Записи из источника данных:

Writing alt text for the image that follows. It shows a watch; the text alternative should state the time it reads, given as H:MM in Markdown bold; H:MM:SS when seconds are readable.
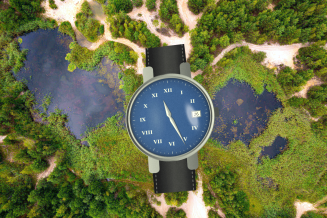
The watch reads **11:26**
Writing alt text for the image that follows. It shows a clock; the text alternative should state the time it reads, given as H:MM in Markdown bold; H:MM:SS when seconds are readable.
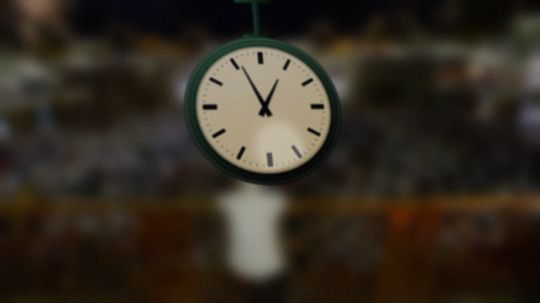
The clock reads **12:56**
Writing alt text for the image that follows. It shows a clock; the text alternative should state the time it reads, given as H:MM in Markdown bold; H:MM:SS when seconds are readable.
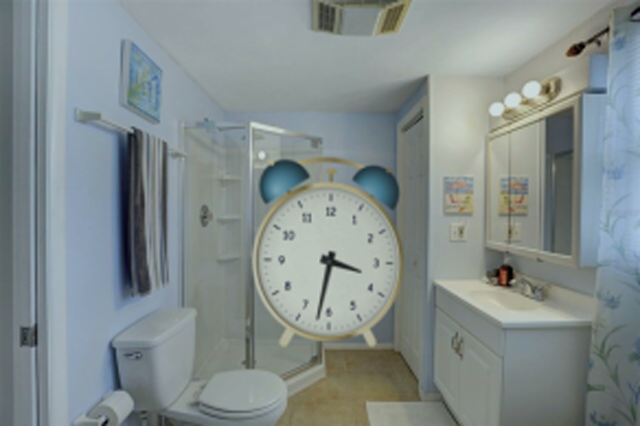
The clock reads **3:32**
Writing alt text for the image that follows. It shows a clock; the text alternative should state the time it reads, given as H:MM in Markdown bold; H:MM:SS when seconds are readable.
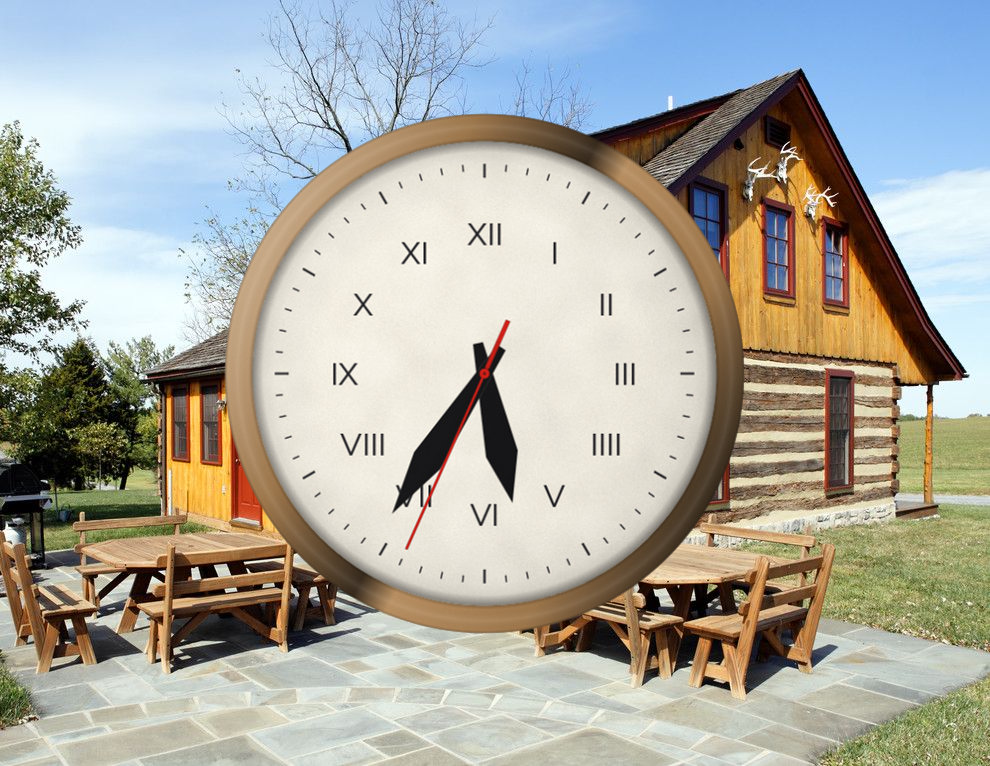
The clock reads **5:35:34**
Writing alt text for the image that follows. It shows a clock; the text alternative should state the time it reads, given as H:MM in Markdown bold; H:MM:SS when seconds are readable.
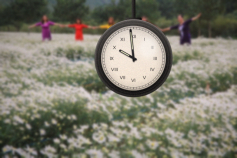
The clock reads **9:59**
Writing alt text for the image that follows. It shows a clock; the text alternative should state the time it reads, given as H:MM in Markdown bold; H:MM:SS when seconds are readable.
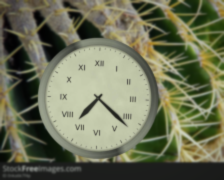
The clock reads **7:22**
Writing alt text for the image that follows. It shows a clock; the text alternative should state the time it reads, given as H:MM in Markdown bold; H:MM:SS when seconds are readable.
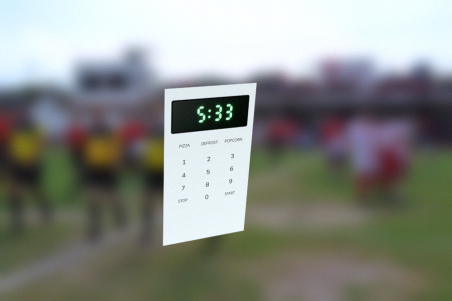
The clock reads **5:33**
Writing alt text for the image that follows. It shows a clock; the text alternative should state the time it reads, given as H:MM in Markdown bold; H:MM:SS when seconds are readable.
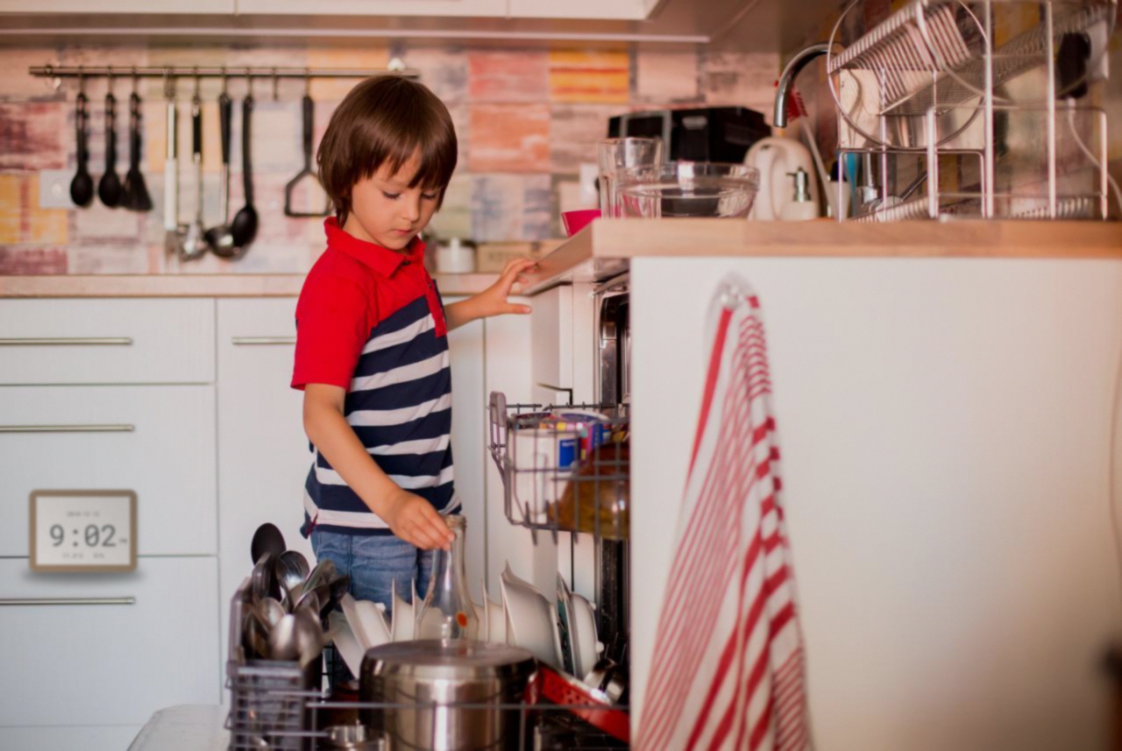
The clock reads **9:02**
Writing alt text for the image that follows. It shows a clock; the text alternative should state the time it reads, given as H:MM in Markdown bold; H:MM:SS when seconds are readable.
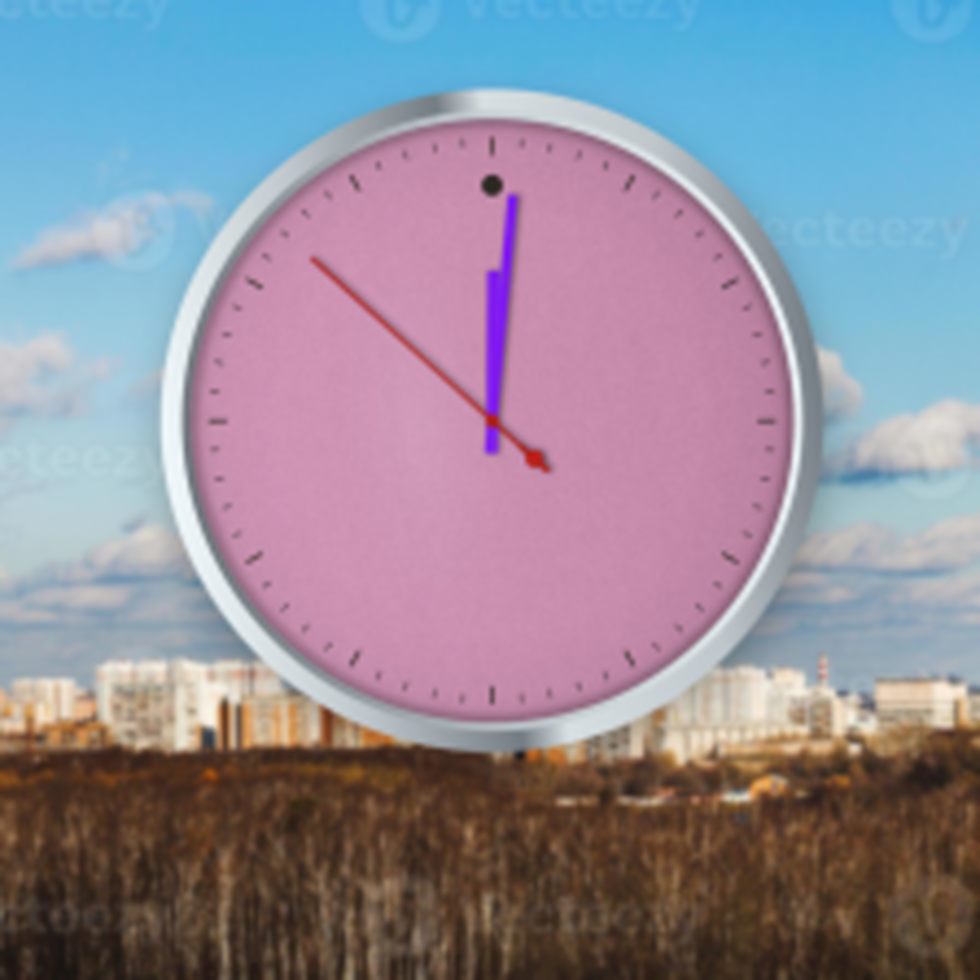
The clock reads **12:00:52**
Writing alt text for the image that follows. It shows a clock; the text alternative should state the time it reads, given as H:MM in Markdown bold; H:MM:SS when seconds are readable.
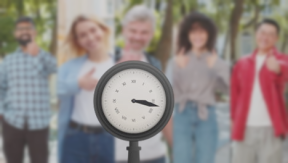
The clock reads **3:17**
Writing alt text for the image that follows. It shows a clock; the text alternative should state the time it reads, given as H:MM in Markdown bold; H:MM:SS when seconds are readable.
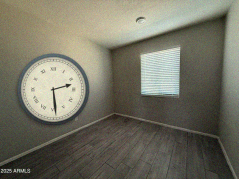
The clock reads **2:29**
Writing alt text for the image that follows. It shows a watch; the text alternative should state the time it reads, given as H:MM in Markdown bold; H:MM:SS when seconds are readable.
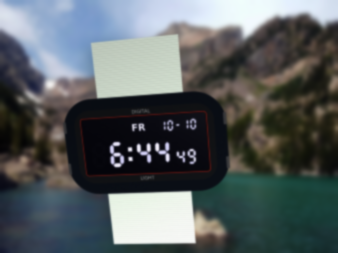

### Условие задания
Оформите все строки списка выше как таблицу Markdown со столбцами «№» и «Строка», пропустив пустые строки. Изображения в таблицу не включайте.

### Итоговый результат
| № | Строка |
|---|---|
| 1 | Writing alt text for the image that follows. It shows a watch; the text alternative should state the time it reads, given as H:MM in Markdown bold; H:MM:SS when seconds are readable. |
| 2 | The watch reads **11:26** |
| 3 | Writing alt text for the image that follows. It shows a clock; the text alternative should state the time it reads, given as H:MM in Markdown bold; H:MM:SS when seconds are readable. |
| 4 | The clock reads **12:56** |
| 5 | Writing alt text for the image that follows. It shows a clock; the text alternative should state the time it reads, given as H:MM in Markdown bold; H:MM:SS when seconds are readable. |
| 6 | The clock reads **3:32** |
| 7 | Writing alt text for the image that follows. It shows a clock; the text alternative should state the time it reads, given as H:MM in Markdown bold; H:MM:SS when seconds are readable. |
| 8 | The clock reads **5:35:34** |
| 9 | Writing alt text for the image that follows. It shows a clock; the text alternative should state the time it reads, given as H:MM in Markdown bold; H:MM:SS when seconds are readable. |
| 10 | The clock reads **9:59** |
| 11 | Writing alt text for the image that follows. It shows a clock; the text alternative should state the time it reads, given as H:MM in Markdown bold; H:MM:SS when seconds are readable. |
| 12 | The clock reads **7:22** |
| 13 | Writing alt text for the image that follows. It shows a clock; the text alternative should state the time it reads, given as H:MM in Markdown bold; H:MM:SS when seconds are readable. |
| 14 | The clock reads **5:33** |
| 15 | Writing alt text for the image that follows. It shows a clock; the text alternative should state the time it reads, given as H:MM in Markdown bold; H:MM:SS when seconds are readable. |
| 16 | The clock reads **9:02** |
| 17 | Writing alt text for the image that follows. It shows a clock; the text alternative should state the time it reads, given as H:MM in Markdown bold; H:MM:SS when seconds are readable. |
| 18 | The clock reads **12:00:52** |
| 19 | Writing alt text for the image that follows. It shows a clock; the text alternative should state the time it reads, given as H:MM in Markdown bold; H:MM:SS when seconds are readable. |
| 20 | The clock reads **3:17** |
| 21 | Writing alt text for the image that follows. It shows a clock; the text alternative should state the time it reads, given as H:MM in Markdown bold; H:MM:SS when seconds are readable. |
| 22 | The clock reads **2:29** |
| 23 | Writing alt text for the image that follows. It shows a watch; the text alternative should state the time it reads, given as H:MM in Markdown bold; H:MM:SS when seconds are readable. |